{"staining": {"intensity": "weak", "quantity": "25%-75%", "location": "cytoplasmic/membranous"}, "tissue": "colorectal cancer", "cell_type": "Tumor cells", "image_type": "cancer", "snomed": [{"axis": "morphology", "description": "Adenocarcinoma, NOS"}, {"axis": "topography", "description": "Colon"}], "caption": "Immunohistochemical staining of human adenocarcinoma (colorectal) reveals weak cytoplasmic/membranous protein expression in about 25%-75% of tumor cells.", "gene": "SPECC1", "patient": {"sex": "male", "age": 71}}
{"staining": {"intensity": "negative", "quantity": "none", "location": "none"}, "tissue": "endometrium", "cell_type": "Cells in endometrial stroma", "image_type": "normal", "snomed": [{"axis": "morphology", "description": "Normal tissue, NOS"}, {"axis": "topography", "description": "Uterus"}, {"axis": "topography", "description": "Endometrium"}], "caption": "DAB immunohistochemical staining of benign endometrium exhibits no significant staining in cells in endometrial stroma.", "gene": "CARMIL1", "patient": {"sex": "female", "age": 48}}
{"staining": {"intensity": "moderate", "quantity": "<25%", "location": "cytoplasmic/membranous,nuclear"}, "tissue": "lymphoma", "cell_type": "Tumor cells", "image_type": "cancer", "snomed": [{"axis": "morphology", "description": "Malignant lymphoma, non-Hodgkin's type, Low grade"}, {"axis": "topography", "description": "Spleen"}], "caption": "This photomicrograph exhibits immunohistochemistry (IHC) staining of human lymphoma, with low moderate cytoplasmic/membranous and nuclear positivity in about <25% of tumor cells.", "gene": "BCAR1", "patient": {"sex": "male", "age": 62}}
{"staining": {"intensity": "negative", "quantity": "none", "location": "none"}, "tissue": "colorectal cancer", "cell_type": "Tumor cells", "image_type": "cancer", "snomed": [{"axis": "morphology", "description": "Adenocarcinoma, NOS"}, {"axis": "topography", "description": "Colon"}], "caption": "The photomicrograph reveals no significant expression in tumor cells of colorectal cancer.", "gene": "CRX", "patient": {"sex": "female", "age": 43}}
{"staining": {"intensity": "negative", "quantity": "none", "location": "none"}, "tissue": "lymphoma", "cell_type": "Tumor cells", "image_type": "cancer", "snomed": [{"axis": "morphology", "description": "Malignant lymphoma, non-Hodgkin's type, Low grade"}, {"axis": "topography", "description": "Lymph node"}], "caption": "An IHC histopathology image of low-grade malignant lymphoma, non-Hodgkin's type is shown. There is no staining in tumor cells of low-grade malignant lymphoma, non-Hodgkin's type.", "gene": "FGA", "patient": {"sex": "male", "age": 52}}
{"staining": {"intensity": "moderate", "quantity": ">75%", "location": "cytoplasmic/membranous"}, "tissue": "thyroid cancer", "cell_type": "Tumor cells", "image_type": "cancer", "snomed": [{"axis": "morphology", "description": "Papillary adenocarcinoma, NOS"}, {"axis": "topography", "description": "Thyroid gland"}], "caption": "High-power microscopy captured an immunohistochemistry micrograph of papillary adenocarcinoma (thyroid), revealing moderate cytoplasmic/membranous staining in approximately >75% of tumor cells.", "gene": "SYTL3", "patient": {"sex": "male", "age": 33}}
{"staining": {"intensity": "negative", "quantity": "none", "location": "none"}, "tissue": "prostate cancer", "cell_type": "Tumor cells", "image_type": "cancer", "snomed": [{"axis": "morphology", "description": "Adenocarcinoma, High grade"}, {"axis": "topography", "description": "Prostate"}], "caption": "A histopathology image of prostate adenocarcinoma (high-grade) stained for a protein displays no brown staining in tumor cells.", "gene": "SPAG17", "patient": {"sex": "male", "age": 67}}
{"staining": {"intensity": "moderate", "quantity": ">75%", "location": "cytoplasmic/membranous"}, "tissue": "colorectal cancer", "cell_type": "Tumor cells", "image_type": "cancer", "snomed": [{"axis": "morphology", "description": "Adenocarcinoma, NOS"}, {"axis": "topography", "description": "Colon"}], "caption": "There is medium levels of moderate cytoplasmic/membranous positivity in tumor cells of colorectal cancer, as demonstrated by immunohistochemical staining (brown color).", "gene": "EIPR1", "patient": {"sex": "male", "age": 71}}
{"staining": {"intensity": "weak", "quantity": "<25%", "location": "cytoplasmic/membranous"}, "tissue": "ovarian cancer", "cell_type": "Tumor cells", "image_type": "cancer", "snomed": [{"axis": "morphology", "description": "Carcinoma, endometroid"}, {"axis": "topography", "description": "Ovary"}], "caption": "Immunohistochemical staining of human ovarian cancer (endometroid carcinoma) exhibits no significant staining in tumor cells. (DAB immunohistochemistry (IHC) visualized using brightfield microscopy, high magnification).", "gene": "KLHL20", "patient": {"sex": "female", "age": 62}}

▬▬▬

PROBLEM DESCRIPTION:
Give back, exactly as written, the stretch from the line with "microscopy captured an" through the line with "is medium levels", and no other lines from the records above.

EXERCISE ANSWER:
{"staining": {"intensity": "moderate", "quantity": ">75%", "location": "cytoplasmic/membranous"}, "tissue": "thyroid cancer", "cell_type": "Tumor cells", "image_type": "cancer", "snomed": [{"axis": "morphology", "description": "Papillary adenocarcinoma, NOS"}, {"axis": "topography", "description": "Thyroid gland"}], "caption": "High-power microscopy captured an immunohistochemistry micrograph of papillary adenocarcinoma (thyroid), revealing moderate cytoplasmic/membranous staining in approximately >75% of tumor cells.", "gene": "SYTL3", "patient": {"sex": "male", "age": 33}}
{"staining": {"intensity": "negative", "quantity": "none", "location": "none"}, "tissue": "prostate cancer", "cell_type": "Tumor cells", "image_type": "cancer", "snomed": [{"axis": "morphology", "description": "Adenocarcinoma, High grade"}, {"axis": "topography", "description": "Prostate"}], "caption": "A histopathology image of prostate adenocarcinoma (high-grade) stained for a protein displays no brown staining in tumor cells.", "gene": "SPAG17", "patient": {"sex": "male", "age": 67}}
{"staining": {"intensity": "moderate", "quantity": ">75%", "location": "cytoplasmic/membranous"}, "tissue": "colorectal cancer", "cell_type": "Tumor cells", "image_type": "cancer", "snomed": [{"axis": "morphology", "description": "Adenocarcinoma, NOS"}, {"axis": "topography", "description": "Colon"}], "caption": "There is medium levels of moderate cytoplasmic/membranous positivity in tumor cells of colorectal cancer, as demonstrated by immunohistochemical staining (brown color).", "gene": "EIPR1", "patient": {"sex": "male", "age": 71}}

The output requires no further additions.